__ELENCO DEI COMPITI__
1. Nel testo su Medea, di chi è la sceneggiatura in cui è stata trovata notizia di una Medea monologante con la natura e con sé?
2. Aggiorna il testo su Medea: riscrivi il passo che comincia con "Delle infinite riscritture" e prosegue fino a "natura e con sé.", mettendo "epica" al posto di "tragedia".
═════ TESTO DELL'ESERCIZIO
(Redazione) - Muto Canto - 20 - Medea, figlia di Eete e di Ecate

 
di Anna Rita Merico 
 
Delle infinite riscritture della tragedia, come genere.
Delle altrettanto carte vergate intorno e dentro Medea.
Di come la lettura di un testo sia spazio e tempo di stratificazioni.
Di una verità di Ghiannis Ritsos commentata in calce a questo testo.

 
Foto da rete: Maria Callas in Medea di Pasolini (1969); Valeria Moriconi in Medea di Franco Enriquez (1972); Kirsten Olesen in Medea di Lars von Trier (1988); Melina Mercouri

Scartabellando1 in una passata sceneggiatura di Carl Theodor Dreyer2 abbiamo trovato notizia di una Medea monologante con la natura e con sé. 
Medea, forza eccessiva, nuda, metafisica staccata appena da un essenziale paesaggio del Nord cui Kirsten Olesen ha dato forma attraverso sguardi scarni impastati di azzurri freddi e iridescenti acquitrini. Medea feroce e struggente divinità.
Abbiamo sentito in un altrove Maria Callas e Melina Mercouri e Valeria Moriconi3 che, pure, avevano conosciuto Medea prestandole voce e occhi.
══════════
═════ VOCI FORNITE
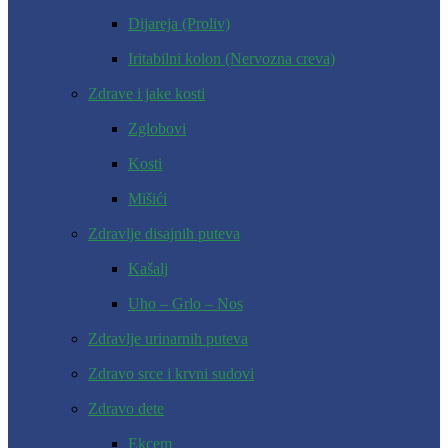
Dijareja (Proliv)
Iritabilni kolon (Nervozna creva)
Zdrave i jake kosti
Zglobovi
Kosti
Mišići
Zdravlje disajnih puteva
Kašalj
Uho – Grlo – Nos
Zdravlje urinarnih puteva
Zdravo srce i krvni sudovi
Zdravo dete
Ekcem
══════════
__RISULTATI__
1. Di Carl Theodor Dreyer.

2.
Delle infinite riscritture della epica, come genere.
Delle altrettanto carte vergate intorno e dentro Medea.
Di come la lettura di un testo sia spazio e tempo di stratificazioni.
Di una verità di Ghiannis Ritsos commentata in calce a questo testo.

 
Foto da rete: Maria Callas in Medea di Pasolini (1969); Valeria Moriconi in Medea di Franco Enriquez (1972); Kirsten Olesen in Medea di Lars von Trier (1988); Melina Mercouri

Scartabellando1 in una passata sceneggiatura di Carl Theodor Dreyer2 abbiamo trovato notizia di una Medea monologante con la natura e con sé.